Activity: Please turn the lines starting at the very first one and ending at the line that contains "je kunt verwerken" into a JSON list of strings, one string per line, with blank lines left out.

Saved entries:
>>>>

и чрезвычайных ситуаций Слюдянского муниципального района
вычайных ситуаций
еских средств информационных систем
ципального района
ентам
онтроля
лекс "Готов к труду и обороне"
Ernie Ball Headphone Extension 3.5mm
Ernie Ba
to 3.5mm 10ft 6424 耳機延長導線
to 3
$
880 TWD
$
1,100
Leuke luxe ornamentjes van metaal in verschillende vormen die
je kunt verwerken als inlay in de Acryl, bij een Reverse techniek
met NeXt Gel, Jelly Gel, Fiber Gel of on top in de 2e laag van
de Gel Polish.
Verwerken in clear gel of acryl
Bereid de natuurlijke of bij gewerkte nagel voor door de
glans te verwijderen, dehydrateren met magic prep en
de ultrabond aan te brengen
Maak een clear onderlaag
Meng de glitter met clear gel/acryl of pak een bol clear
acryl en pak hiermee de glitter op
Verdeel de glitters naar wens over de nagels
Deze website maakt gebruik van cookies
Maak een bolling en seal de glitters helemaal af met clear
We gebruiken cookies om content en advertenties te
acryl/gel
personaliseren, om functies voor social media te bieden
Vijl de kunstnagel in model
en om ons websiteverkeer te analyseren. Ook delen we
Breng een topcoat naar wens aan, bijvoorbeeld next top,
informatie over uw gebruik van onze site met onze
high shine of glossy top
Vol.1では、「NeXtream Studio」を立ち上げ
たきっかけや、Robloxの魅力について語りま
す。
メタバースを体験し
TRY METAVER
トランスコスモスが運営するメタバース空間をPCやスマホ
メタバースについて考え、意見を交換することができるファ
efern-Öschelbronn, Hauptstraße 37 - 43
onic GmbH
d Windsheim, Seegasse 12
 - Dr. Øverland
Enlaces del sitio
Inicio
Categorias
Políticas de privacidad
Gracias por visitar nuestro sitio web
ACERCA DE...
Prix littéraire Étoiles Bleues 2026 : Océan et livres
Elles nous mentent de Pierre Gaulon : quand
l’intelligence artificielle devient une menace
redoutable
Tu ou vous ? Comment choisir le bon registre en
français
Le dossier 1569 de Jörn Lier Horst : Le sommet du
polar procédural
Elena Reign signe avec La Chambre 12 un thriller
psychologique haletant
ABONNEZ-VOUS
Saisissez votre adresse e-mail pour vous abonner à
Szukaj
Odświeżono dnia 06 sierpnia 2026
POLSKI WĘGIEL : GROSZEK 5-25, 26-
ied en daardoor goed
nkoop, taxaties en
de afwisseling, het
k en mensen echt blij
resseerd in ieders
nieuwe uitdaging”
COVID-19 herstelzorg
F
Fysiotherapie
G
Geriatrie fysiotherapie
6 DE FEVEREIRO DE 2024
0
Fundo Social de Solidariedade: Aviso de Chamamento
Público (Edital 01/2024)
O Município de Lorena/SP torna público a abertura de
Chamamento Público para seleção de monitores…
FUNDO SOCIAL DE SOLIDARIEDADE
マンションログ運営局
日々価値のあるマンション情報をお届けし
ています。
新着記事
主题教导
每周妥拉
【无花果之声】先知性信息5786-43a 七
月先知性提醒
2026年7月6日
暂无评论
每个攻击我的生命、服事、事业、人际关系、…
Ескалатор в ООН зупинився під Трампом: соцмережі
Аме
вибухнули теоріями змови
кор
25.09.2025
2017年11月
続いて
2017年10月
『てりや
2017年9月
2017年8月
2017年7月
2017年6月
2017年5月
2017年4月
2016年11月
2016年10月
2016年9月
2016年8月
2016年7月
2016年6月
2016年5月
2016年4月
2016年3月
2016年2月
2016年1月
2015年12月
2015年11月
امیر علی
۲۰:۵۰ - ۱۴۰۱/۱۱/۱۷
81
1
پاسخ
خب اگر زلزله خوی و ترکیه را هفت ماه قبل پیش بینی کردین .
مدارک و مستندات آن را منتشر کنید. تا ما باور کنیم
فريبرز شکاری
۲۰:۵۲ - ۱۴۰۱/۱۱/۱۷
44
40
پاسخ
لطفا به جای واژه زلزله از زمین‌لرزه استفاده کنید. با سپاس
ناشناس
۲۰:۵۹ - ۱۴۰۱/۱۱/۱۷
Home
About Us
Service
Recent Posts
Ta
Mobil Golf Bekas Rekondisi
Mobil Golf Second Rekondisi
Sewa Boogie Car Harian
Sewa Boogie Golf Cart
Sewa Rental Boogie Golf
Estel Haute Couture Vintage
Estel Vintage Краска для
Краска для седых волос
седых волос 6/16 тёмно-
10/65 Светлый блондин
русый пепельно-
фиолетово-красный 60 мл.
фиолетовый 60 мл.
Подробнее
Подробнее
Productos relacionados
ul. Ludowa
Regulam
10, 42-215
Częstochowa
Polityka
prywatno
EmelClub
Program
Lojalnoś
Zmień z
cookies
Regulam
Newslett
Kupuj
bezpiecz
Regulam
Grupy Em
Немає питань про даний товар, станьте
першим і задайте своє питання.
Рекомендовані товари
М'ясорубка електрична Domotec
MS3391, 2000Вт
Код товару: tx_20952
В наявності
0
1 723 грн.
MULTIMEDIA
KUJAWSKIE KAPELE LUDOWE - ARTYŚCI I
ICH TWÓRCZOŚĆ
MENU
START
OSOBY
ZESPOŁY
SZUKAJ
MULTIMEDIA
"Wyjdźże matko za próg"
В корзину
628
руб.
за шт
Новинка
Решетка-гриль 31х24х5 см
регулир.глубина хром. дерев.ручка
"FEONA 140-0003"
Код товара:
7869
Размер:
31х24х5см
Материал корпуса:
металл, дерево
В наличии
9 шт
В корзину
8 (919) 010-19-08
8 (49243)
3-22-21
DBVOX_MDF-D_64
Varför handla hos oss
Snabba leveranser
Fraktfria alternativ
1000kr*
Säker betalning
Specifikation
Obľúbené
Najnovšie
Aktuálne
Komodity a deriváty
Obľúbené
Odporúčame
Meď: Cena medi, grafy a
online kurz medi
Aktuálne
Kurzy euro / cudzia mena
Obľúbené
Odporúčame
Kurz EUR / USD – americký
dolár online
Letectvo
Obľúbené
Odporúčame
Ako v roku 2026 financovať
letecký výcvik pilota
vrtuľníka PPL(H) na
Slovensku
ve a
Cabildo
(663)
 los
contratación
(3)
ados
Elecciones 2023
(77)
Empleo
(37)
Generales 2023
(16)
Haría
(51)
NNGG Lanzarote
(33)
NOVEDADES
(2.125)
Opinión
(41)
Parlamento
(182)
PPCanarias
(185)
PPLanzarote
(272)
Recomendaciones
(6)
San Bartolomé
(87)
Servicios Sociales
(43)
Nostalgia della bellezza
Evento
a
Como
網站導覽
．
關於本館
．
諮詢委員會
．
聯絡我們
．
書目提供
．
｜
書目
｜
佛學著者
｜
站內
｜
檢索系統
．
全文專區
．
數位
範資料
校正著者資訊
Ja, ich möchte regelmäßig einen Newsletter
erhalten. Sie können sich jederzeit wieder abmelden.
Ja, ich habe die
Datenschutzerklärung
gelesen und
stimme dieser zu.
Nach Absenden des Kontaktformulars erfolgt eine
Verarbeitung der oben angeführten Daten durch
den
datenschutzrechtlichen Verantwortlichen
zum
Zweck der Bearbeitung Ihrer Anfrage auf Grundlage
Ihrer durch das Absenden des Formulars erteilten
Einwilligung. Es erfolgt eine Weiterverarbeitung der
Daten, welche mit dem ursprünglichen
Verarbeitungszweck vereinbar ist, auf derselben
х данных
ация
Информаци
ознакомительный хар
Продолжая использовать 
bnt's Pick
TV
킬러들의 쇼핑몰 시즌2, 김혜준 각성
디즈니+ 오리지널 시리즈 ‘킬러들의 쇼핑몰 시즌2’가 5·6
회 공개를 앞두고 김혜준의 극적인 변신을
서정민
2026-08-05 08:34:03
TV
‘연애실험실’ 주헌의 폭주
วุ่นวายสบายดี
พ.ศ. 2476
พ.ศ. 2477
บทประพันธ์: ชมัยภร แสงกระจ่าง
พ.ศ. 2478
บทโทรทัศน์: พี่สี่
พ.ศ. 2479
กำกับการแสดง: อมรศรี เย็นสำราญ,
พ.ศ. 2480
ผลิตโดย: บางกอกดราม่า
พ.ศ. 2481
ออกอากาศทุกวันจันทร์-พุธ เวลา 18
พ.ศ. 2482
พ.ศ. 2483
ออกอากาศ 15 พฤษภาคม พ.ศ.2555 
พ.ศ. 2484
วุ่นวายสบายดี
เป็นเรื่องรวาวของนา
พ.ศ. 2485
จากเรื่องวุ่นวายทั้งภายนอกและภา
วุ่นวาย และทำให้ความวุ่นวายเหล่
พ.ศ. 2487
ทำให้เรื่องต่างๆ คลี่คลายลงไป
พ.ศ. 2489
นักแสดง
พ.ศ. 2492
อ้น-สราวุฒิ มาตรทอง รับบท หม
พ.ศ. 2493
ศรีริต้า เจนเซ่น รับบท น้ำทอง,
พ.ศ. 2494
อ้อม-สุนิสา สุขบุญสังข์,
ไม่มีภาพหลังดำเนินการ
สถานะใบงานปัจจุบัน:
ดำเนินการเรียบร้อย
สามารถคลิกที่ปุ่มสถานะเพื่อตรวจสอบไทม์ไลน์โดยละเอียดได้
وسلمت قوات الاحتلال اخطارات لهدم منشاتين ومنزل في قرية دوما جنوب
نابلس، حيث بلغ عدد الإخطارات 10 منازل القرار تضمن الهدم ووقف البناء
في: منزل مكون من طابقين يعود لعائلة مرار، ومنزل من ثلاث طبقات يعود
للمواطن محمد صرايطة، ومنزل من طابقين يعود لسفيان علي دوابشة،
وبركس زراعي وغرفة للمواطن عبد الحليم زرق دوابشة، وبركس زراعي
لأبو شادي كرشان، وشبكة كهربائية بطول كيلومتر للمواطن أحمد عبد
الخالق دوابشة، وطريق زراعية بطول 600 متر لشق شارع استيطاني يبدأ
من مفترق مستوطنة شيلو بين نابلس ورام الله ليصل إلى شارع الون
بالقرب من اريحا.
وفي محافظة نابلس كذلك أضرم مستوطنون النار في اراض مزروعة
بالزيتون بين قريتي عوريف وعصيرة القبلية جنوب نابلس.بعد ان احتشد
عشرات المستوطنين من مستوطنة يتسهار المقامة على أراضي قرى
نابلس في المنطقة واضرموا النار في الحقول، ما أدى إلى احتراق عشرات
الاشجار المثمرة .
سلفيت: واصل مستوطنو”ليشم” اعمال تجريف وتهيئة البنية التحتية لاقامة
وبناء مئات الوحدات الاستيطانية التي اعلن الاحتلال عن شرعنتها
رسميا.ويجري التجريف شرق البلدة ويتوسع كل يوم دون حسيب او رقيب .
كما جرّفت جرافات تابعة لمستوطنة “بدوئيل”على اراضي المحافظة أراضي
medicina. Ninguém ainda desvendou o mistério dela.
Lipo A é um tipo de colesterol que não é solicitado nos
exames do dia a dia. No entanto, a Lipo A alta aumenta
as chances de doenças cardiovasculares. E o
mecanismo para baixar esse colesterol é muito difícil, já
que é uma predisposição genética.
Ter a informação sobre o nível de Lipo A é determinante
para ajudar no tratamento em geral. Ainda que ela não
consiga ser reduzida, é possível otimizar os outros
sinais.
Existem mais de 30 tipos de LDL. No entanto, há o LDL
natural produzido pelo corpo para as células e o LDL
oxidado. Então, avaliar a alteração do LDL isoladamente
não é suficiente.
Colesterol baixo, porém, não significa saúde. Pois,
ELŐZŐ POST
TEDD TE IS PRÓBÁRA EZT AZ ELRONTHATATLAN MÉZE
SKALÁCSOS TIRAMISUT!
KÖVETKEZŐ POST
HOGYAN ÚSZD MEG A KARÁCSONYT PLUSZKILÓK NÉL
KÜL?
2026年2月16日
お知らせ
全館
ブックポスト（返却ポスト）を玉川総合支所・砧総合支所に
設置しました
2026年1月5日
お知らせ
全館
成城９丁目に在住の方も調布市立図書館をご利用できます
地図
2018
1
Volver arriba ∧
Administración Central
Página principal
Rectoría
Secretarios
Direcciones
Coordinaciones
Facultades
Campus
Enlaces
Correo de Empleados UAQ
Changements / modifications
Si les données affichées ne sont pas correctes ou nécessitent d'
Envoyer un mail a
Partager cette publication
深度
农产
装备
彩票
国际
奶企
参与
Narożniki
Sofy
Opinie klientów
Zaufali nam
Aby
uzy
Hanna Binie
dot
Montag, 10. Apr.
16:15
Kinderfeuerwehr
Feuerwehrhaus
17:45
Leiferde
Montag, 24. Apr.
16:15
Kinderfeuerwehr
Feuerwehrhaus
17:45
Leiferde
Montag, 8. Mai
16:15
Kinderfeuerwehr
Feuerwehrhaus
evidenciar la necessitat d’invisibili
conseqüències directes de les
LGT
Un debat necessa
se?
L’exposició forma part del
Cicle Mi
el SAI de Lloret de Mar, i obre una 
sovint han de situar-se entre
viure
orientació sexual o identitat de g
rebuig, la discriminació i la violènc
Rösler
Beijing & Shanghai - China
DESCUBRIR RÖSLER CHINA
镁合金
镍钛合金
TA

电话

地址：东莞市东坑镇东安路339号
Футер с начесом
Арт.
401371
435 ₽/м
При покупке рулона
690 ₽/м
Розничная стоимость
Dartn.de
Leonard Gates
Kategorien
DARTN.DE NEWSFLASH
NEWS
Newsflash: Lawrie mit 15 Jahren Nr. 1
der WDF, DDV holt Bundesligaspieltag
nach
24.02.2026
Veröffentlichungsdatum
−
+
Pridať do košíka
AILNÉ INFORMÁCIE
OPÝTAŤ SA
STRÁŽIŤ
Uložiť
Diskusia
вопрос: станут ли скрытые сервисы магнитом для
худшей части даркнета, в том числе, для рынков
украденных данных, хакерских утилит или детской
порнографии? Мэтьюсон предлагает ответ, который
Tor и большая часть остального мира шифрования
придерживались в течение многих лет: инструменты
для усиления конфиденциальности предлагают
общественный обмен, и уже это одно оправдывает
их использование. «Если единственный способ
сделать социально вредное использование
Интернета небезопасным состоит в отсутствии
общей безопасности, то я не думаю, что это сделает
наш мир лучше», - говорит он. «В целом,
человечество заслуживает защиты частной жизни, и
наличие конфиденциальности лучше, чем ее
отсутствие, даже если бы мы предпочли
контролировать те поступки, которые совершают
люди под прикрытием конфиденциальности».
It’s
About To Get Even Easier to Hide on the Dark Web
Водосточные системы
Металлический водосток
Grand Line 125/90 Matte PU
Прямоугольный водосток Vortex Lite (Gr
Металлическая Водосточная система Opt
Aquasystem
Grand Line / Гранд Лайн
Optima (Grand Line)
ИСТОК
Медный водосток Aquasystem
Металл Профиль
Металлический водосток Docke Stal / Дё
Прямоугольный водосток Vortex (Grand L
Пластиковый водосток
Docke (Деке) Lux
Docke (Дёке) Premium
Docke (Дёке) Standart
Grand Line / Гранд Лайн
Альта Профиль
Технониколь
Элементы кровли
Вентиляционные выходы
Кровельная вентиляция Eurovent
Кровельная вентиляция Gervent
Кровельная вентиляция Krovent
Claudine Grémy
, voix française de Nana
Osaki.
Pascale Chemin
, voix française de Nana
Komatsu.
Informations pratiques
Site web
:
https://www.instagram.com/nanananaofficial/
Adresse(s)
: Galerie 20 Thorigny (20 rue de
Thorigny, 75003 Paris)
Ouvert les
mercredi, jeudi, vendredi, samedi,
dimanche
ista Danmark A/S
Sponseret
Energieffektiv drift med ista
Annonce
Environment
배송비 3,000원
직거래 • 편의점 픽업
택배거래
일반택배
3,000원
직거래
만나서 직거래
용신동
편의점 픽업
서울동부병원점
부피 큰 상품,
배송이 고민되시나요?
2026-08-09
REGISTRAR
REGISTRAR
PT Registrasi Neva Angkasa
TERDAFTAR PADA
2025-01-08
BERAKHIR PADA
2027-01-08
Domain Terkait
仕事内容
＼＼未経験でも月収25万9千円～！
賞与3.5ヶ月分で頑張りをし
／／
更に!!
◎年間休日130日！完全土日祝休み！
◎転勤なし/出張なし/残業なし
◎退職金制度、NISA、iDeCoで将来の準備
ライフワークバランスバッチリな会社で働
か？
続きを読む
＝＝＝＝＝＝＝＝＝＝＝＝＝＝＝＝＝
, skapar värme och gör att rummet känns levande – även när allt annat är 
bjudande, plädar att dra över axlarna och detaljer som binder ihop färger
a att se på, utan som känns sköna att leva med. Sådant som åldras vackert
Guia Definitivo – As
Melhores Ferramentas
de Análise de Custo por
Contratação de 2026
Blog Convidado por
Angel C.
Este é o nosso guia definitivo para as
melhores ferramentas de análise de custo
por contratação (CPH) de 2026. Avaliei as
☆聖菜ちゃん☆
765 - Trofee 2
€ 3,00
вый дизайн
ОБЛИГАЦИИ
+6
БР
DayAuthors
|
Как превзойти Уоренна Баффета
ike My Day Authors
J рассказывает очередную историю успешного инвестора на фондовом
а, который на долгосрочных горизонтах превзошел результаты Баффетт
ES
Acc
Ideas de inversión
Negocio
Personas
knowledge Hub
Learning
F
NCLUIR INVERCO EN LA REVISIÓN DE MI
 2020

<<<<

Exercise solution:
[
  "и чрезвычайных ситуаций Слюдянского муниципального района",
  "вычайных ситуаций",
  "еских средств информационных систем",
  "ципального района",
  "ентам",
  "онтроля",
  "лекс \"Готов к труду и обороне\"",
  "Ernie Ball Headphone Extension 3.5mm",
  "Ernie Ba",
  "to 3.5mm 10ft 6424 耳機延長導線",
  "to 3",
  "$",
  "880 TWD",
  "$",
  "1,100",
  "Leuke luxe ornamentjes van metaal in verschillende vormen die",
  "je kunt verwerken als inlay in de Acryl, bij een Reverse techniek"
]